I am using the bag of words approach to build a decision tree.
Following code is working fine for 1000 line document.
But throws memory error for the actual 1600000 line document.
My Server has a 64GB of RAM.
Instead of using .todense() or .toarray(), is there any way to use the sparse matrix directly ? OR
Is there any options to reduce the default type float64?
Kindly help me on this.
Code:
vectorizer = TfidfVectorizer(sublinear_tf=True, max_df=0.5,stop_words='english')
X_train = vectorizer.fit_transform(corpus)

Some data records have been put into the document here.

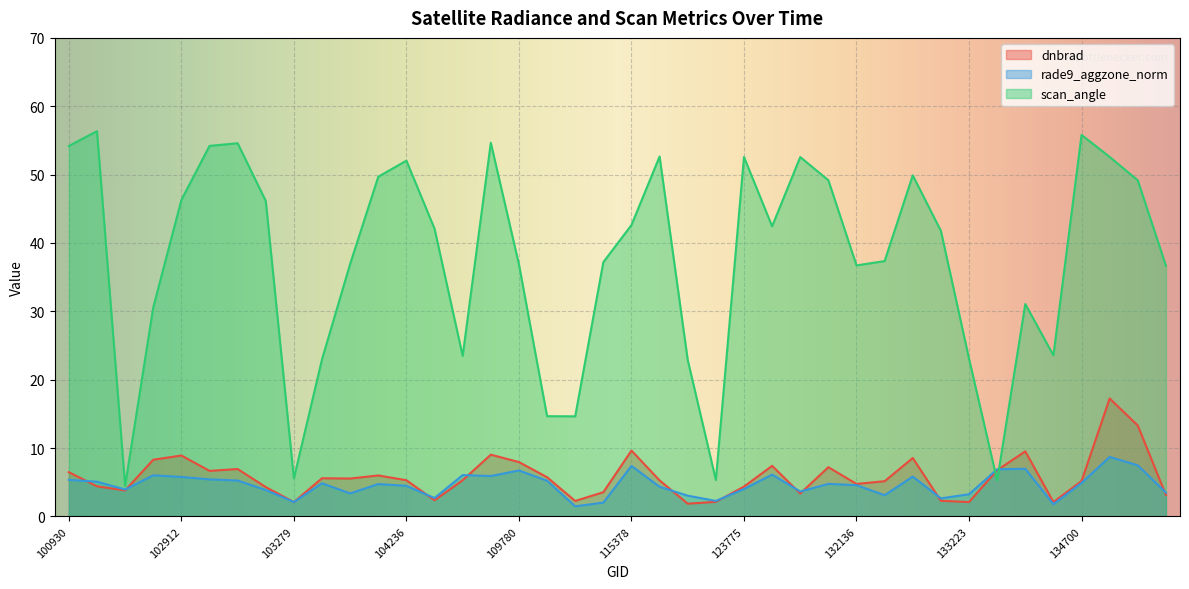

Reading right to left, list all the values displayed in this chart.

dnbrad: 138105=3.1	137916=13.3	137905=17.2	134700=5.2	134505=2.1	133585=9.5	133405=6.8	133223=2.1	133040=2.3	132848=8.5	132669=5.2	132136=4.8	131961=7.2	131947=3.4	131768=7.4	123775=4.4	122346=2.1	122178=1.9	115500=5.3	115378=9.6	110299=3.5	110127=2.3	109954=5.7	109780=8.0	108715=9.0	108015=5.3	104355=2.4	104236=5.3	104229=6.0	104112=5.5	103397=5.6	103279=2.1	103040=4.3	103032=6.9	102920=6.7	102912=8.9	102792=8.3	102671=3.8	102421=4.4	100930=6.5
rade9_aggzone_norm: 138105=3.5	137916=7.5	137905=8.7	134700=4.9	134505=1.8	133585=7.0	133405=6.9	133223=3.2	133040=2.6	132848=5.8	132669=3.1	132136=4.6	131961=4.8	131947=3.6	131768=6.1	123775=4.0	122346=2.3	122178=3.0	115500=4.3	115378=7.4	110299=2.0	110127=1.5	109954=5.2	109780=6.7	108715=5.9	108015=6.0	104355=2.7	104236=4.5	104229=4.7	104112=3.4	103397=4.8	103279=2.1	103040=3.9	103032=5.2	102920=5.4	102912=5.8	102792=6.0	102671=3.9	102421=5.1	100930=5.4
scan_angle: 138105=36.7	137916=49.2	137905=52.6	134700=55.8	134505=23.6	133585=31.1	133405=5.3	133223=23.1	133040=41.8	132848=49.9	132669=37.4	132136=36.7	131961=49.2	131947=52.6	131768=42.4	123775=52.6	122346=5.3	122178=22.9	115500=52.6	115378=42.6	110299=37.2	110127=14.6	109954=14.7	109780=36.9	108715=54.7	108015=23.5	104355=42.1	104236=52.0	104229=49.7	104112=36.9	103397=23.0	103279=5.6	103040=46.1	103032=54.6	102920=54.2	102912=46.3	102792=30.6	102671=4.5	102421=56.4	100930=54.2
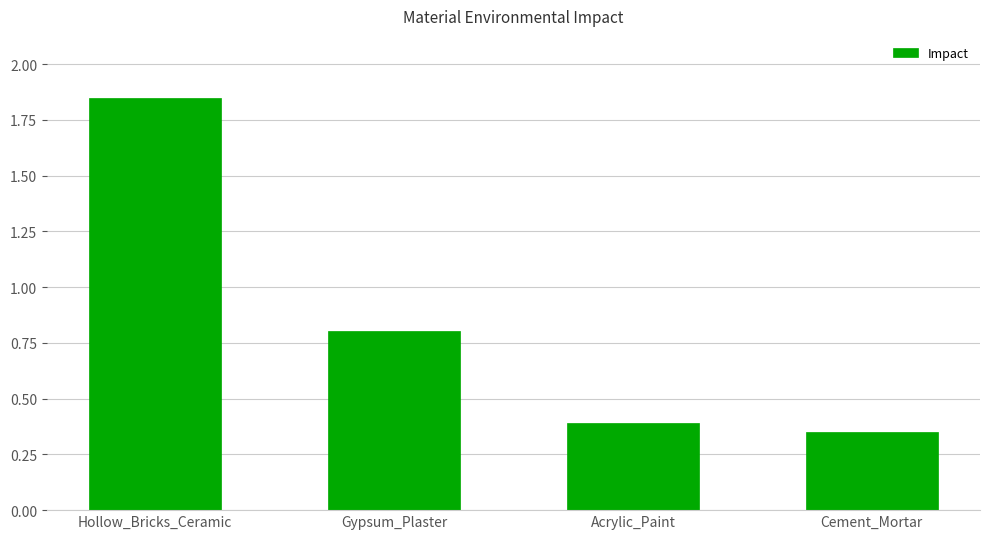

Does the chart contain any negative values?

No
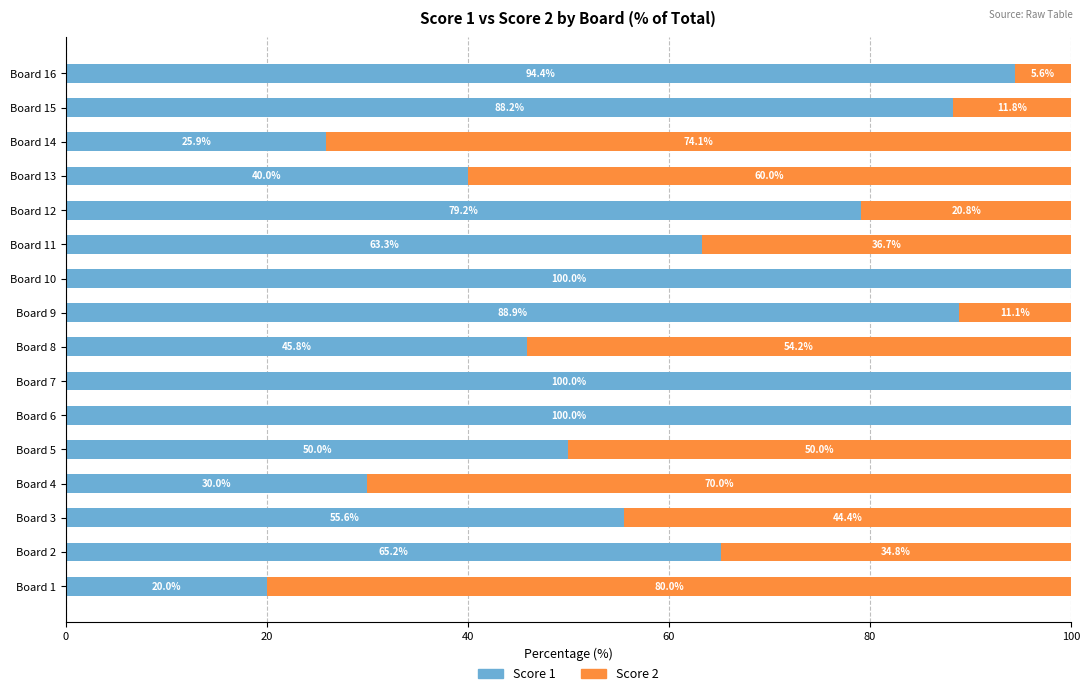

What are all the series names shown in the legend?

Score 1, Score 2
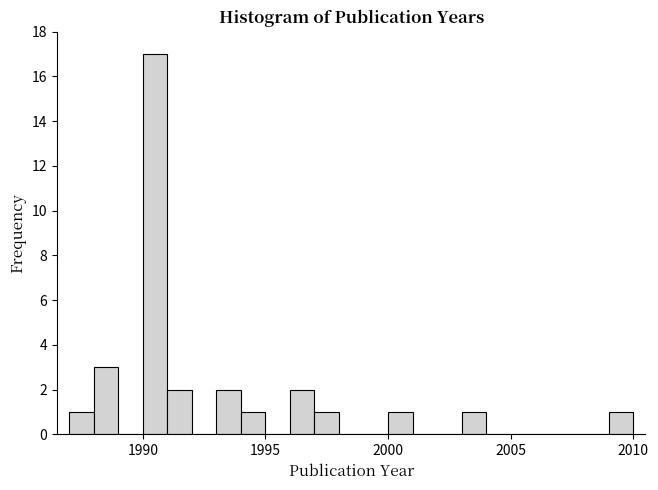

Around what value on the x-axis is the tallest bar? Give the approximate position of its centre, as read against the axis.

1990.5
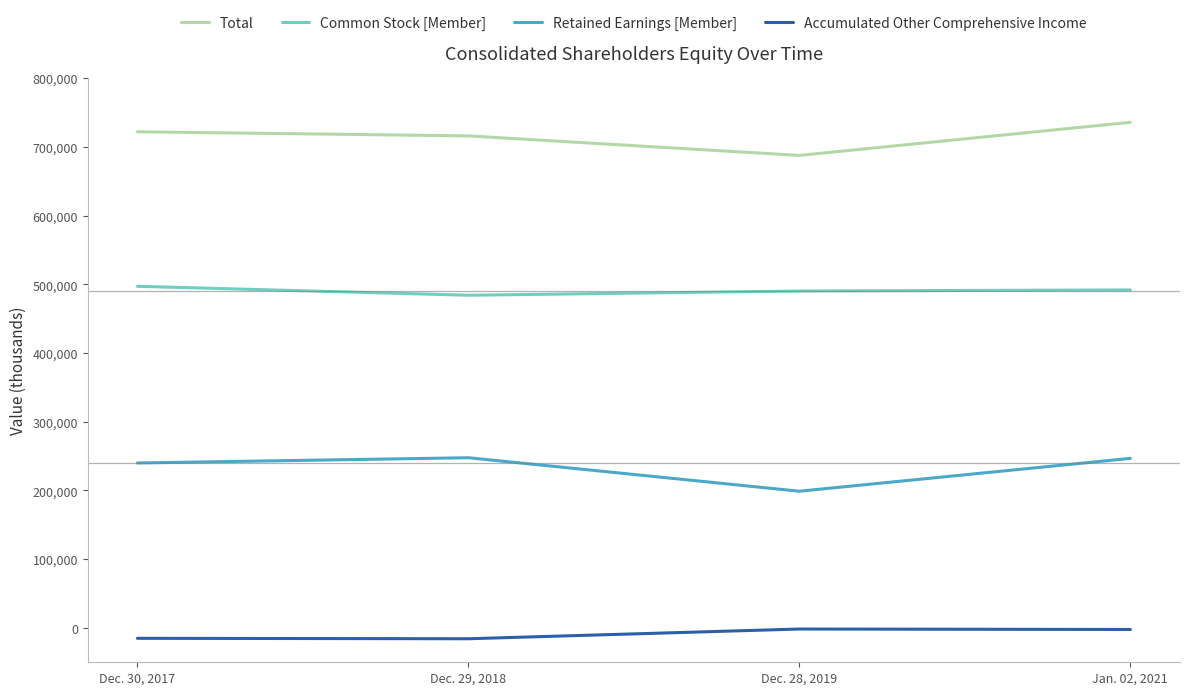

What is the difference between the highest and lowest values at Dec. 28, 2019?

689138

clf = tree.DecisionTreeClassifier()
clf = clf.fit(X_train.todense(),corpus2)
Error:
Traceback (most recent call last):
File "test123.py", line 103, in <module>
clf = clf.fit(X_train.todense(),corpus2)
File "/usr/lib/python2.7/dist-packages/scipy/sparse/base.py", line 458, in todense
return np.asmatrix(self.toarray())
File "/usr/lib/python2.7/dist-packages/scipy/sparse/compressed.py", line 550, in toarray
return self.tocoo(copy=False).toarray()
File "/usr/lib/python2.7/dist-packages/scipy/sparse/coo.py", line 219, in toarray
B = np.zeros(self.shape, dtype=self.dtype)
MemoryError
In short, is there any methods to use classification tree for large data set with 66k features.?
Add dtype=np.float32 eg: vec = TfidfVectorizer(..., dtype=np.float32)
As for sparse/dense I have similar problem.
GradientBoostingClassifier, RandomForestClassifier or DecisionTreeClassifier need dense data, for that reason I use SVC.